Rarely there is a disease of the gonads, adrenal or other glands, leading to premature sexual maturation; in such cases the child grows at a faster rate than normal and develops secondary sexual characteristics (such as pubic hair, penile enlargement or breast development) at an early age.

It is important to distinguish this from precocious puberty, whereby normal puberty occurs but at an age earlier than 8 years in a girl and 9 years in a boy. The child may be very large for his or her age but as growth stops early, the final result may be short stature. Premature sexual maturation always requires investigation and assessment by a growth specialist.
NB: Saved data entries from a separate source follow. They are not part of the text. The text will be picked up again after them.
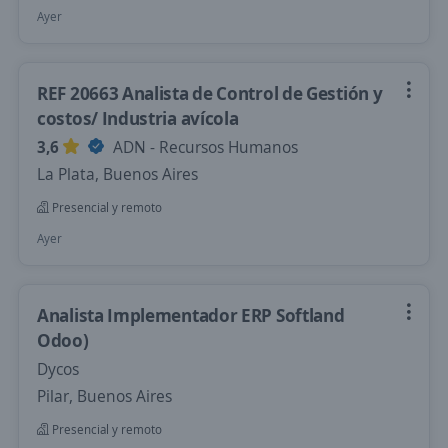
Ayer
REF 20663 Analista de Control de Gestión y
costos/ Industria avícola
3,6
ADN - Recursos Humanos
La Plata, Buenos Aires
Presencial y remoto
Ayer
Analista Implementador ERP Softland
Odoo)
Dycos
Pilar, Buenos Aires
Presencial y remoto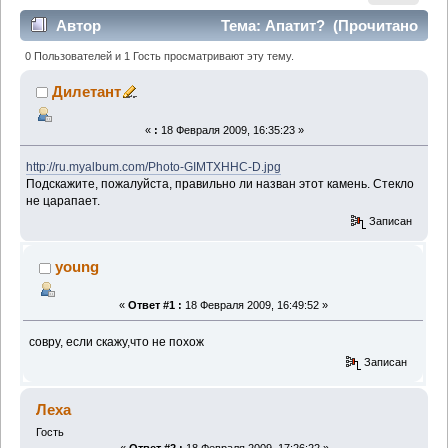
Автор
Тема: Апатит? (Прочитано
7492 раз)
0 Пользователей и 1 Гость просматривают эту тему.
Дилетант
«
:
18 Февраля 2009, 16:35:23 »
http://ru.myalbum.com/Photo-GIMTXHHC-D.jpg
Подскажите, пожалуйста, правильно ли назван этот камень. Стекло
не царапает.
Записан
young
«
Ответ #1 :
18 Февраля 2009, 16:49:52 »
совру, если скажу,что не похож
Записан
Леха
Гость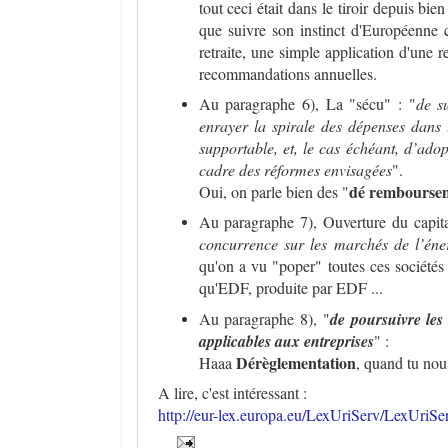
tout ceci était dans le tiroir depuis bie
que suivre son instinct d'Européenne c
retraite, une simple application d'une 
recommandations annuelles.
Au paragraphe 6), La "sécu" : "
de su
enrayer la spirale des dépenses dans 
supportable, et, le cas échéant, d’ado
cadre des réformes envisagées
".
dé rembourse
Oui, on parle bien des "
Au paragraphe 7), Ouverture du capi
concurrence sur les marchés de l’éner
qu'on a vu "poper" toutes ces sociétés
qu'EDF, produite par EDF ...
Au paragraphe 8), "
de poursuivre les 
applicables aux entreprises
" :
Dérèglementation
Haaa
, quand tu nou
A lire, c'est intéressant :
http://eur-lex.europa.eu/LexUriServ/LexUri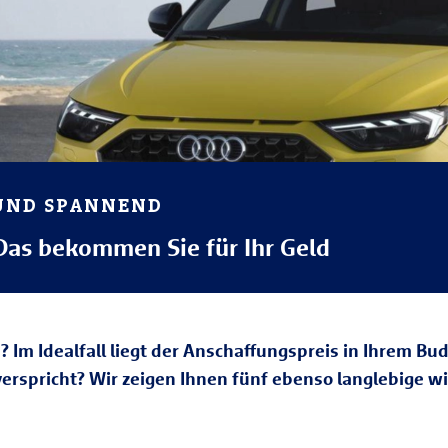
 UND SPANNEND
as bekommen Sie für Ihr Geld
? Im Idealfall liegt der Anschaffungspreis in Ihrem Bu
verspricht? Wir zeigen Ihnen fünf ebenso langlebige w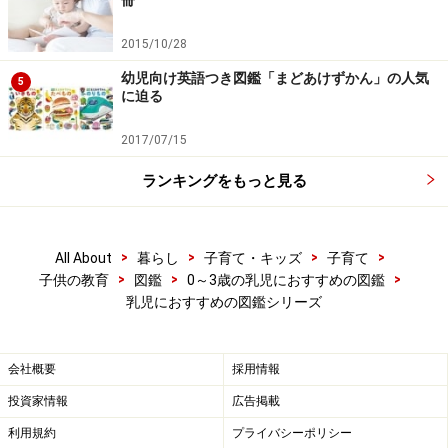
冊
2015/10/28
幼児向け英語つき図鑑「まどあけずかん」の人気
5
に迫る
2017/07/15
ランキングをもっと見る
>
>
>
>
All About
暮らし
子育て・キッズ
子育て
>
>
>
子供の教育
図鑑
0～3歳の乳児におすすめの図鑑
乳児におすすめの図鑑シリーズ
会社概要
採用情報
投資家情報
広告掲載
利用規約
プライバシーポリシー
Treatment will depend on the underlying cause.

Cushing's Syndrome

This is rare condition where the adrenal glands (situated just above the kidneys) oversecrete hormones - both corticosteroids (primarily cortisol) and androgens (male hormones). The effect of excess corticosteroids is obesity and growth arrest, whereas that of androgen excess is early pubic hair, excess male hair growth, greasy hair and acne. The diagnosis is confirmed by measurments of steroid hormones in the blood and urine.

The syndrome is caused either by over function of the pituitary gland (which controls the adrenal gland through the release of the hormone (ACTH) or over function of the adrenal gland itself. It is often difficult to separate the two causes and it can therefore take a considerable amount of time before investigations are complete and a full diagnosis is made.